The dysfunction continues…

In a series of events that only serves to highlight the dysfunctional relationship between Detroit’s elected officials, the Detroit City Council voted Wednesday to fight the imposition of an Emergency Financial Manager and, a short time later, Mayor Dave Bing went before the media to say it was a stupid idea that he would not be supporting.

It started with a vote by the City Council to try to convince Governor Rick Snyder not to move forward with and EFM:

The council voted 7-1 to appeal Snyder’s decision, and Council President Charles Pugh said there may still be time to change the governor’s mind. The appeal would not be a court challenge but would ask for a meeting with Snyder’s representative to try to change the state’s position.

“The governor hasn’t decided yet if he wants an emergency manager, so there is still time to convince him we don’t need one,” Pugh told Reuters. “I’m not saying our finances aren’t in trouble, but we can do this without an emergency manager.”

The Council also approved another measure asking Gov. Snyder to delay his decision:

The Council also approved a resolution asking Governor Snyder to delay his appointment. They’re asking that he wait until a new emergency manager law kicks in on March 28.

Council member Ken Cockrel Jr. says Public Act 436 it gives the city more choices than the current law does.

“You could take the existing consent agreement, [and] actually rewrite it and enhance it,” Cockrel said. “I think we’d have the ability to do that.”

Several hours later, Bing held a press conference in front of City Hall saying he would not be supporting the effort and that city officials needed to “stop BS-ing” themselves and Detroit residents:

Detroit City Council will have to go it alone in appealing Gov. Rick Snyder’s plan to appoint an emergency financial manager. Mayor Dave Bing said Wednesday afternoon that he will not contest the governor’s looming appointment, adding that he does not believe it’s a fight the city can win.
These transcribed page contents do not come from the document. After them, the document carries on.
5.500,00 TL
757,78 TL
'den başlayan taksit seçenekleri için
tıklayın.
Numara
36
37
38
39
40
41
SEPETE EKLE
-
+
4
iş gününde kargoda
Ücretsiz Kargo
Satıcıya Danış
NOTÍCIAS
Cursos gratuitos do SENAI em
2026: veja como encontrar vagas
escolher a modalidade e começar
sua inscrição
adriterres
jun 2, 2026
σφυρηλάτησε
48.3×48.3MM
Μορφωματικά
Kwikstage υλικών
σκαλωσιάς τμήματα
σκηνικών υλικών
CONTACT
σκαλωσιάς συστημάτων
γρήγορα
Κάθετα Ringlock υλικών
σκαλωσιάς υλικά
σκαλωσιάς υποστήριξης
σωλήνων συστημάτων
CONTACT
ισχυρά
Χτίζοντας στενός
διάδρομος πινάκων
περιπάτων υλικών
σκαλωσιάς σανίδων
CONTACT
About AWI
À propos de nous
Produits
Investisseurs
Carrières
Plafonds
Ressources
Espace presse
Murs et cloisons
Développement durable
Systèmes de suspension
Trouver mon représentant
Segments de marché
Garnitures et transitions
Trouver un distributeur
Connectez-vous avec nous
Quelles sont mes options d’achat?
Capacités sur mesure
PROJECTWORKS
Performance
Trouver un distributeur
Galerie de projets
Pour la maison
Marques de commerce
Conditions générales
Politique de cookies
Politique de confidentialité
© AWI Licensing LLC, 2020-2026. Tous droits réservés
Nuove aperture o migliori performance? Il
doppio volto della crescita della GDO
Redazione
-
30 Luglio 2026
Up against a Monday deadline, City Council earlier Wednesday voted to appeal Snyder’s determination that the city is in a financial emergency that it cannot correct without outside help.

Bing said council members are free to appeal the ruling on their own.

“We need to stop BSing ourselves,” Bing said at a City Hall news conference. “It is simply a fight we cannot win at the 11th hour in a 30-minute appeals hearing,” he said.

I’m ambivalent about this turn of events. I tend to concur with the City Council that waiting until the new law kicks in would be the most logical. Republicans are outraged that some universities are working with unions to approve contracts that will be outlawed when their new Right to Work law goes into effect. Why shouldn’t they be held to the same standard in this regard. It’s true that the new law, laughably titled “The Local Financial Stability and Choice Act”, is does offer cities the option of choosing which poison to swallow, at least there are options, limited as they may be.

On the other hand, at the end of the day, as I pointed out in my analysis of the new law, all of the power and the final decision-making authority rest in the hands of Gov. Snyder. With that being the case, no amount of begging by the Detroit City Council is likely to change the Governor’s mind and one could reasonable argue that, as Mayor Bing suggests, the clock has run out and now is the time for all parties to come to the table to reset their relationship and move forward together in partnership in a way that has the long-term interests of Detroit in mind. This requires both Detroit officials and the Snyder administration to put past slights and insults behind them and try to find a new path forward together.

Given the history of both groups, I suspect that’s unlikely to happen.